立花隆と柳原和子

newmoonakiko2006-05-09

今年のお正月、私は何冊かの本を買い込み、読書に明け暮れた。1回手にした本は必ず最後まで読み切る、ページをめくるだけの箇所があっても、ほとんどの本はそうしてきた。ところが、この2冊だけは、どうしても読み切れない。両書とも、膨大な資料を駆使した大作ということもある。私の知的能力をはるかに超えているのかもしれない。でも・・なのである。

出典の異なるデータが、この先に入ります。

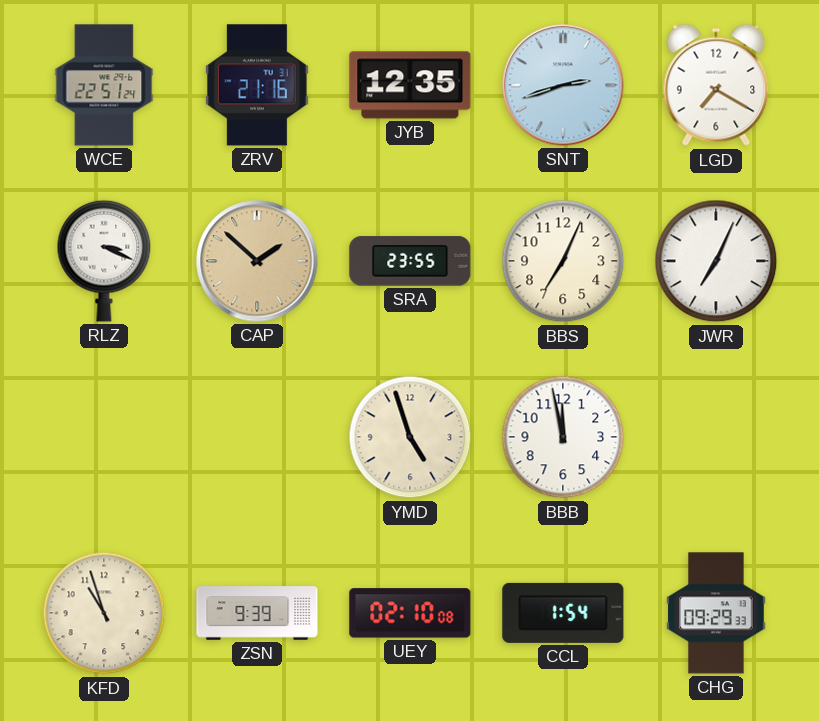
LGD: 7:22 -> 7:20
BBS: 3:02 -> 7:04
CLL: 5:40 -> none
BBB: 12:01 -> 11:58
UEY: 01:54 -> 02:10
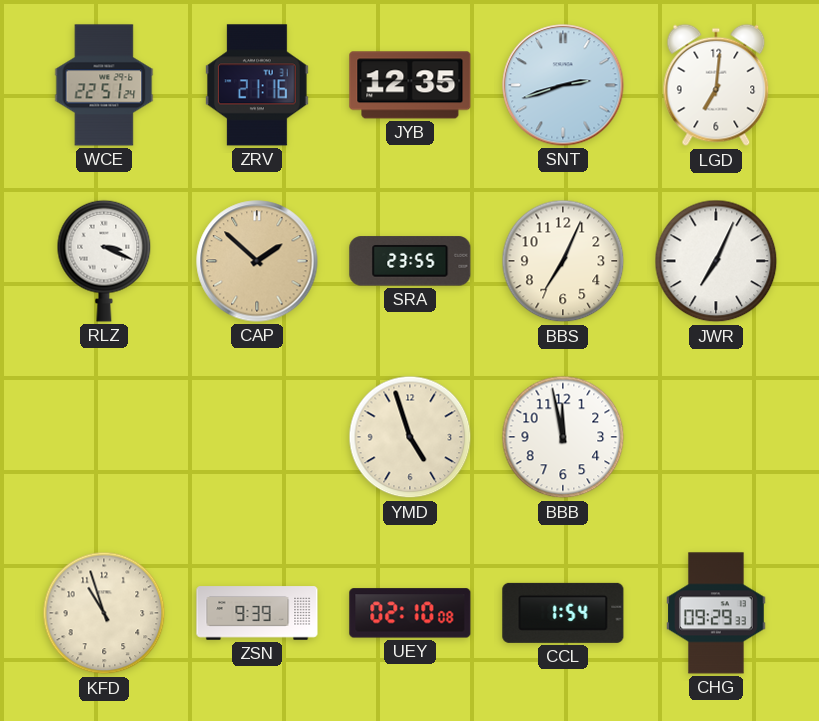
LGD: 7:20 -> 7:01
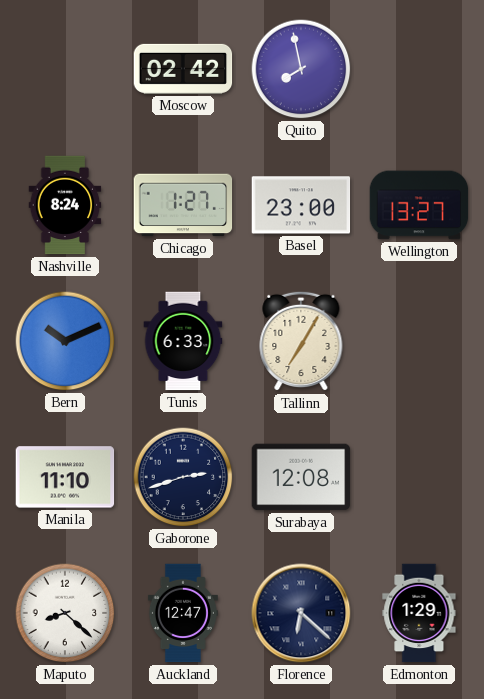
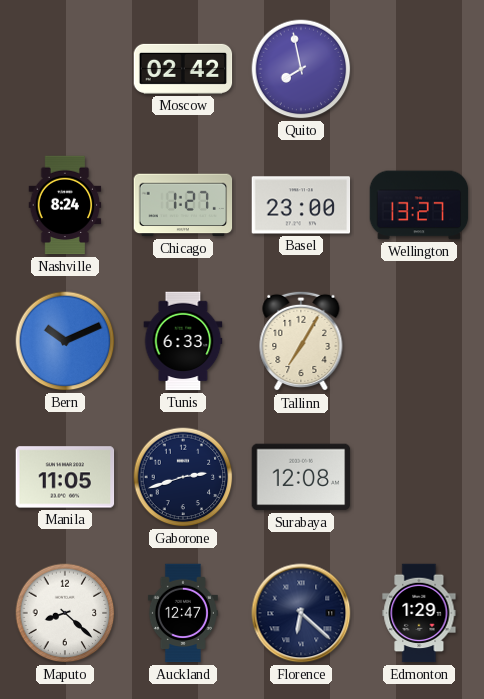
Manila: 11:10 -> 11:05
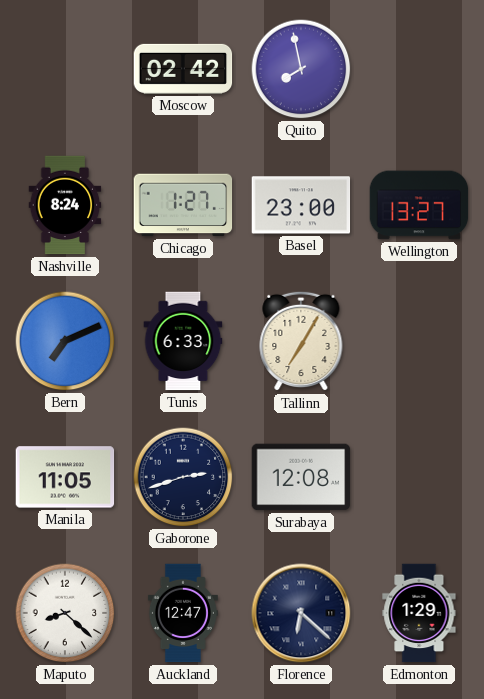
Bern: 10:11 -> 7:11
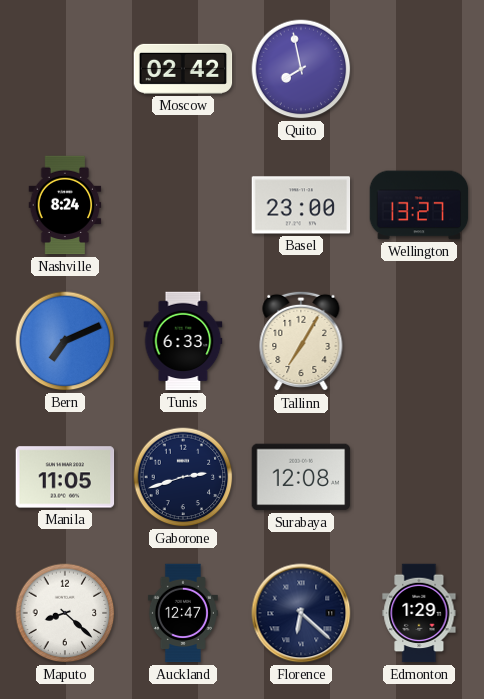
Chicago: 1:27 -> none
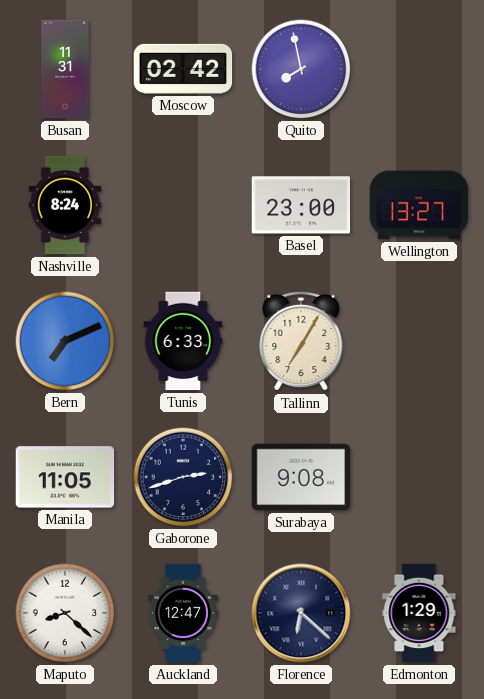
Busan: none -> 11:31
Surabaya: 12:08 -> 9:08
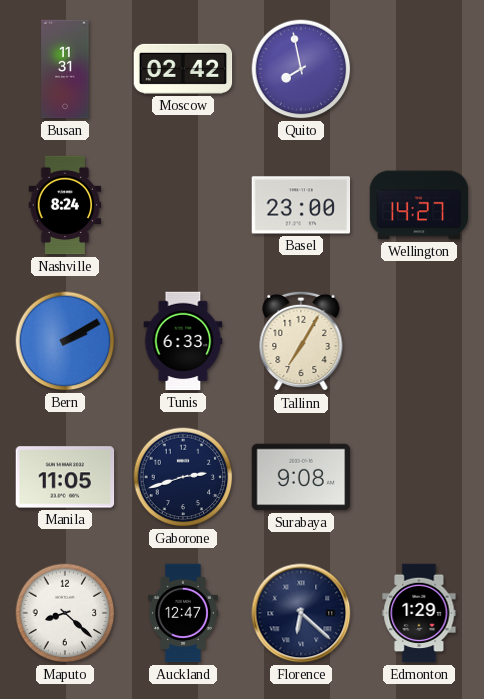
Wellington: 13:27 -> 14:27
Bern: 7:11 -> 2:10
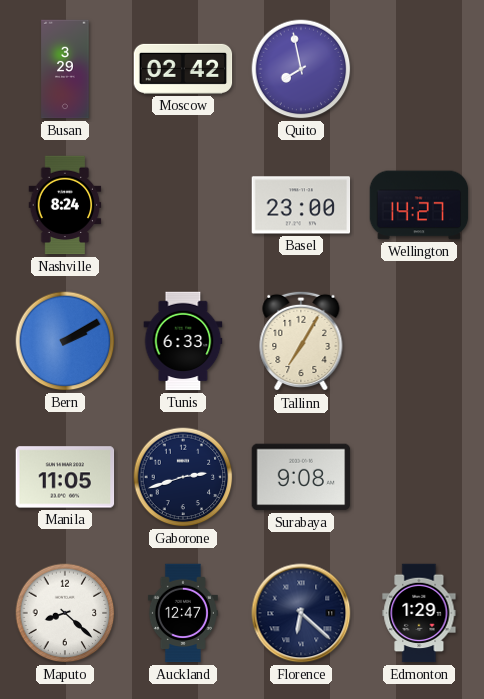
Busan: 11:31 -> 3:29
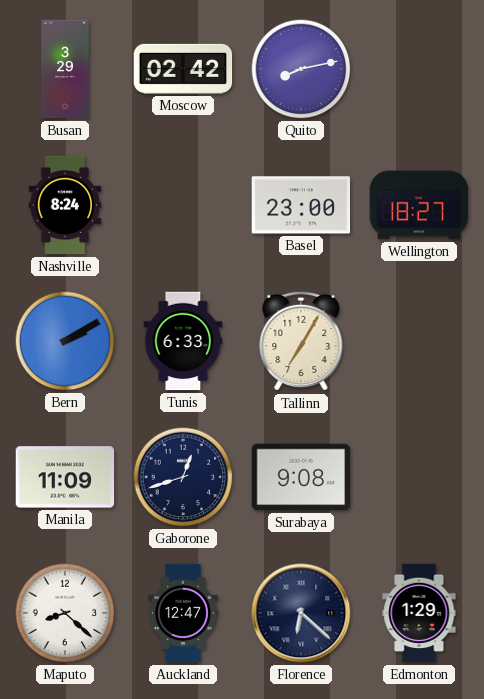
Quito: 7:58 -> 8:13
Wellington: 14:27 -> 18:27
Manila: 11:05 -> 11:09
Gaborone: 2:42 -> 12:42
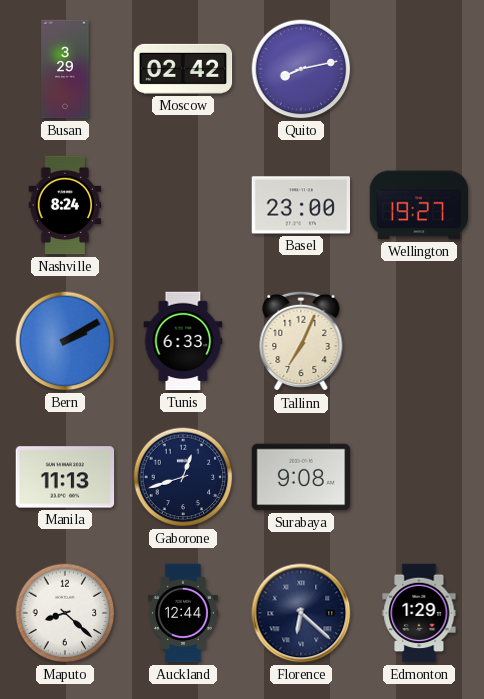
Wellington: 18:27 -> 19:27
Tallinn: 7:05 -> 7:04
Manila: 11:09 -> 11:13
Auckland: 12:47 -> 12:44
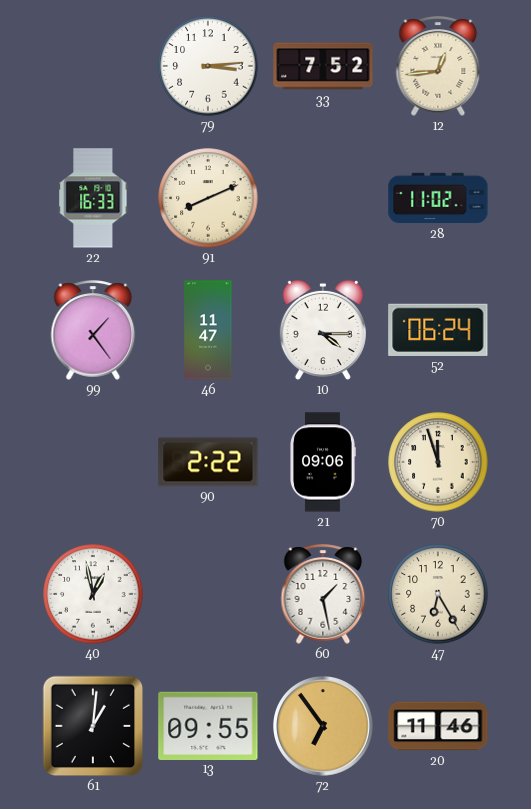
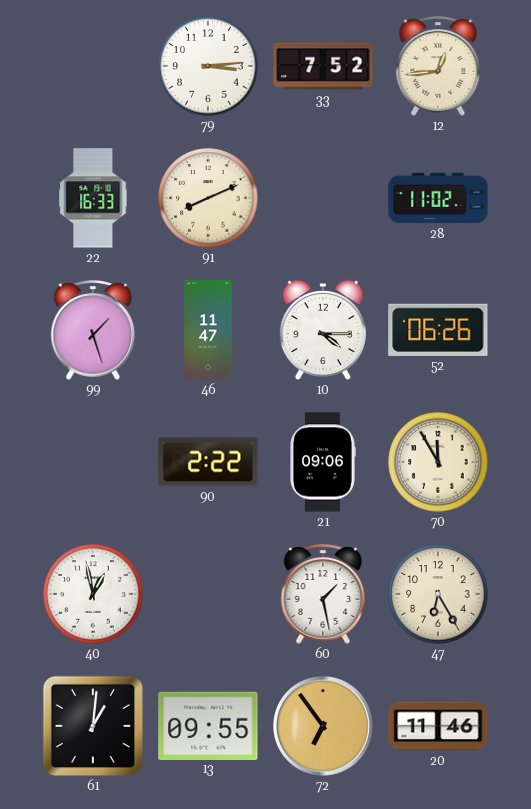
99: 1:24 -> 1:27
52: 06:24 -> 06:26
70: 11:57 -> 11:55
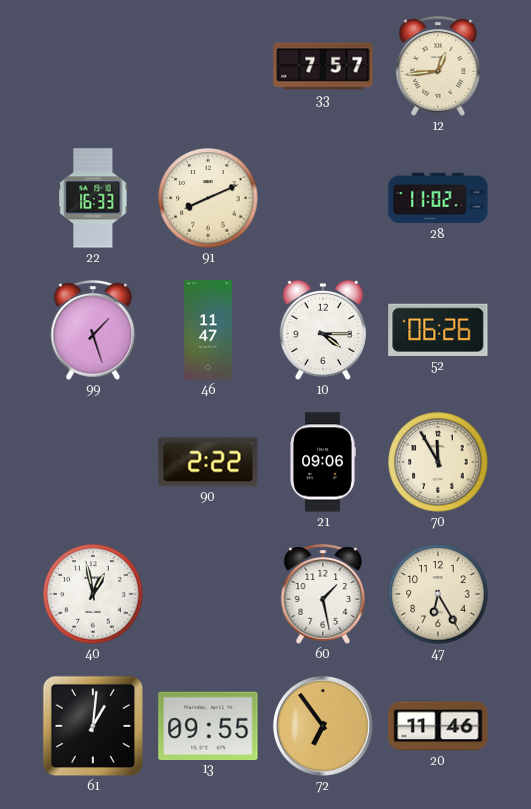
79: 3:14 -> none
33: 7:52 -> 7:57
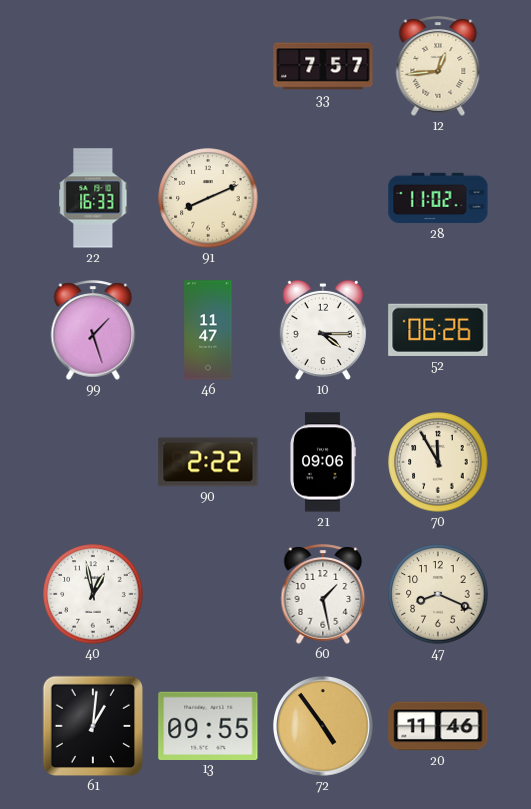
47: 6:25 -> 8:19
72: 6:54 -> 4:54
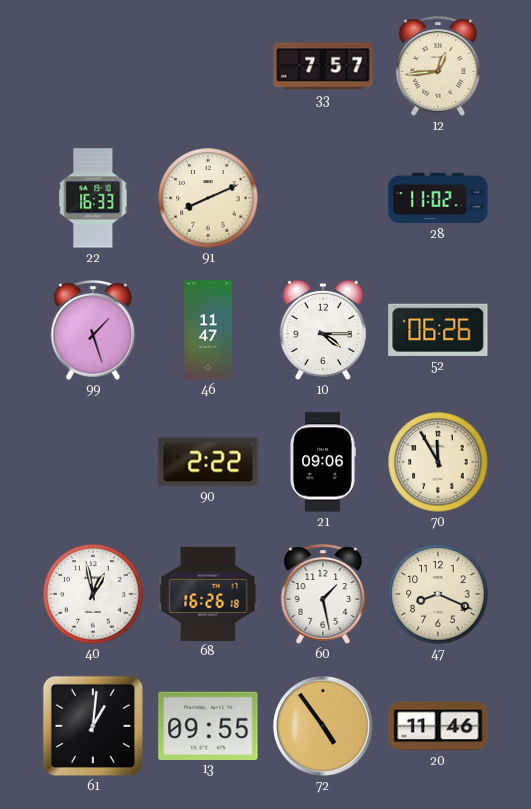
68: none -> 16:26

天皇と東大」の副題は大日本帝国の生と死である。一方、「百万回の永訣」は、がん再発日記。まったく、違ったテーマではあるが、ふたりの著者の資質ー勿論、当代きっての知性派と言う意味でもーが、もしかしたら、とても似ているのではないかと思える。フリーの記者として夫がロッキード事件を追いかけている時、立花隆文芸春秋という大きな組織をバックに精力的に取材し、それは「田中角栄研究」として大きな成果をあげた。夫の視野の中には、いつも10歳若い立花隆がいたようだった。夫の遺稿は「天皇について」であったので、立花隆のこの本を私は興味深く手にした。でも、・・まだ、「上」も読めない。
一方、青春の2年間を同じ学びやで過ごした柳原和子社会学を学び、丹念な取材で描く彼女のルポルタージュは、いつも私に刺激を与え、よい仕事をしているなぁと思っていた。その彼女が、がんに侵され、現代医療に身をあずけて奮闘する姿を私は痛々しい気持ちでみていたのだ。そのがん闘病記の第3作が、この本である。でも、なぜか最後まで読むのがしんどい。ひとことで言えば、なぜか感応できない自分がいるのだ。
文芸春秋特別版「心と身体の拠方箋」の中で、彼女は「寂しい、だけど静か、なにより素敵な一日」というエッセイを書いている。その最後の一文、矛盾を切り抜け、混乱を受け止める力の蘇生を急げ!こころとからだは連動し、連鎖し、複雑に絡み合っている・・がんが私たちに示唆し、切望しているように思えてならない。
柳原さん、がんは私たちにこんなことを切望しているのだろうか?
立花隆も宇宙と脳という壮大なしくみを知的に解説してみせてくれた。でも、感応できない。どうしてだろうか?
今日は、天気が曇りなのでマジになってしまいました。これから,大阪に行きます。